Direktur Pembinaan Pengusahaan Batu Bara Kementerian ESDM Sujatmiko mengatakan bahwa pemerintah terus meningkatkan upaya eksplorasi tambang komoditas itu.
Kementerian juga telah berkoordinasi dengan Kementerian Keuangan demi mendapatkan alokasi pendapatan negara bukan pajak (PNBP) untuk mendukung pengembangan batu bara.
“Kami akan menggunakan beberapa bagian PNBP untuk peningkatan eksplorasi batu bara,” katanya saat webinar Masa Depan Industri Batu Bara Menuju Transisi Energi, Selasa (14/12/2021).
Alokasi tersebut salah satunya untuk meningkatkan eksplorasi batu bara kalori tinggi. Jenis itu, kata Sujatmiko, belum banyak dieksplorasi di Indonesia. Langkah tersebut juga sebagai upaya mengurangi impor kokas dan semi kokas.
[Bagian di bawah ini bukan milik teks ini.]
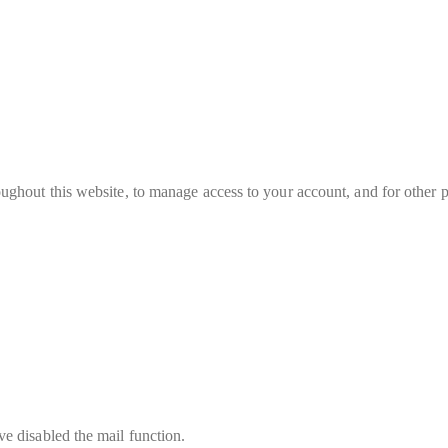
oughout this website, to manage access to your account, and for other 
e disabled the mail function.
Kementerian mencatat, impor batu bara kokas maupun semi kokas mencapai 1,5 juta ton per tahun. Komoditas itu umumnya digunakan oleh industri smelter maupun untuk pembuatan baja.
Baca Juga
Peningkatan eksplorasi, lanjutnya, juga untuk menemukan cadangan yang dapat ditambang. Hal itu perlu dilakukan seiring dengan cadangan batu bara di dekat jalan raya maupun dekat laut yang bakal habis.
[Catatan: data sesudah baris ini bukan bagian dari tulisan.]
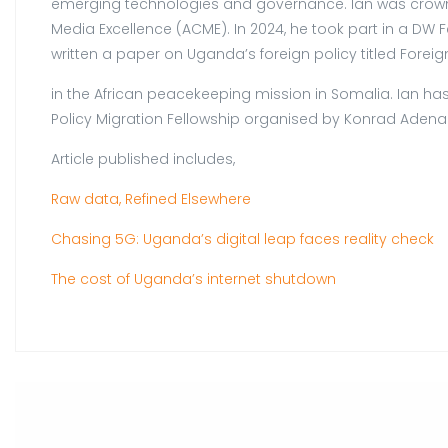
emerging technologies and governance. Ian was crowned
Media Excellence (ACME). In 2024, he took part in a DW 
written a paper on Uganda’s foreign policy titled For
in the African peacekeeping mission in Somalia. Ian has
Policy Migration Fellowship organised by Konrad Adenau
Article published includes,
Raw data, Refined Elsewhere
Chasing 5G: Uganda’s digital leap faces reality check
The cost of Uganda’s internet shutdown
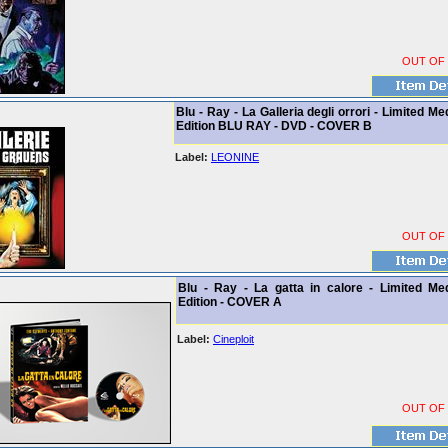
OUT OF
Blu - Ray - La Galleria degli orrori - Limited M
Edition BLU RAY - DVD - COVER B
Label:
LEONINE
OUT OF
Blu - Ray - La gatta in calore - Limited Me
Edition - COVER A
Label:
Cineploit
OUT OF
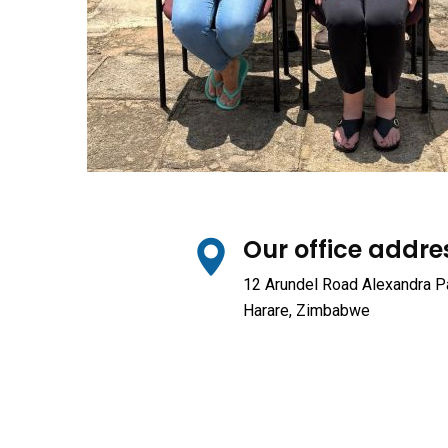
Our office addre
12 Arundel Road Alexandra P
Harare, Zimbabwe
“Juga untuk membuat peta kualitas batu bara, sehingga bisa disesuaikan dengan tipe penggunaannya,” terangnya.
Lebih lanjut, Kementerian ESDM juga mendorong peningkatan kemampuan teknologi penambangan dan pemanfaatan batu bara. Langkah itu turut didorong dengan konservasi dan pertambangan sesuai kaidah yang baik terhadap lingkungan hidup.
Sujatmiko memastikan, pasokan batu bara dalam negeri dapat dipenuhi dengan baik untuk listrik maupun industri lain. Selain itu, penetapan harga patokan terus dijalankan untuk memastikan penggunaan dalam negeri berjalan, serta menciptakan nilai tambah batu bara untuk gasifikasi dan likuifaksi.
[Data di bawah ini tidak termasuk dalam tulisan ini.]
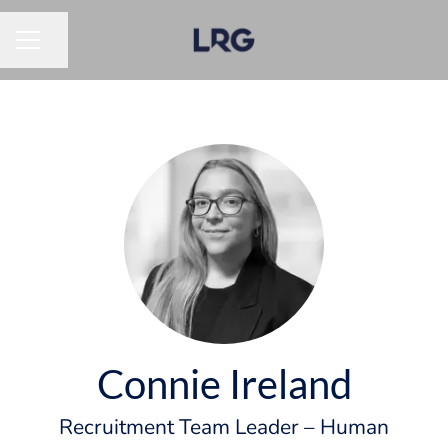
Share page
CAREER MENU
Connie Ireland
Recruitment Team Leader – Human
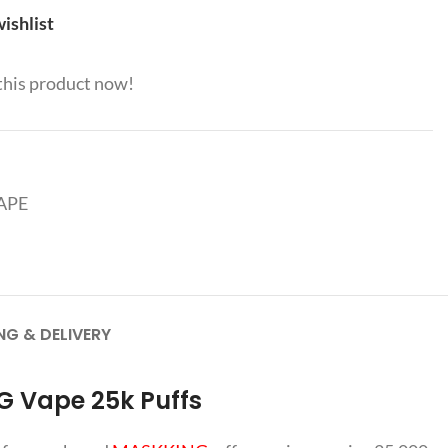
ishlist
this product now!
APE
NG & DELIVERY
G Vape 25k Puffs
Data Kementerian ESDM mendapati sumber daya batu bara di Indonesia mencapai 143,7 miliar ton, dan cadangan sebesar 38,8 miliar ton. Dengan asumsi produksi 600 juta ton per tahun, cadangan yang ada akan bertahan hingga 65 tahun.
Namun begitu, komoditas batu bara mulai menghadapi tantangan di tengah upaya dunia mengurangi penggunaan energi fosil. Selain itu, perdagangan green product makin menekan industri tersebut.
Sujatmiko memperkirakan batu bara akan menghadapi potensi penurunan dalam beberapa tahun mendatang. Bahkan, permintaan dunia anjlok hingga 40 persen pada 2050 akibat pengetatan peraturan emisi karbon.
Sebab itu, Indonesia dinilai perlu segera melakukan transisi energi untuk menjawab tantangan global.
Setali tiga uang, Direktur Eksekutif Asosiasi Pertambangan Batubara Indonesia (APBI) Hendra Sinadia mengatakan, optimalisasi cadangan batu bara yang ada terus dilakukan perusahaan tambang. Langkah tersebut sekaligus memanfaatkan kenaikan harga batu bara di pasar global.
“Perusahaan batu bara saat ini terus memaksimalkan potensi yang ada, karena harga tidak selamanya naik, tidak selamanya bagus terus,” katanya.
“Yang kecil-kecil belum tentu [memiliki cadangan banyak]. Mungkin cuma 5 tahun sampai 2025, atau 2030. Jadi mereka tidak melihat [penurunan permintaan ke depan]. Yang penting memaksimalkan yang sekarang,” ujarnya.
Asosiasi optimistis permintaan terhadap batu bara akan terus meningkat di tahun mendatang, termasuk dari Asia Pasifik. Sekitar 98 persen dari total ekspor batu bara Indonesia memang disalurkan ke kawasan itu, dengan China dan India yang menyerap sekitar 63 persen batu bara ekspor dari Indonesia.
Keyakinan tersebut, kata Hendra, seiring dengan potensi perkembangan industri mulai tahun depan. Kondisi tersebut secara otomatis meningkatkan kebutuhan listrik dan batu bara sebagai salah satu bahan bakarnya.
“Rasanya kalau melihat kebijakan mereka [China dan India], [batu bara] kita masih punya kesempatan 3 hingga 4 dekade ke depan,” terangnya.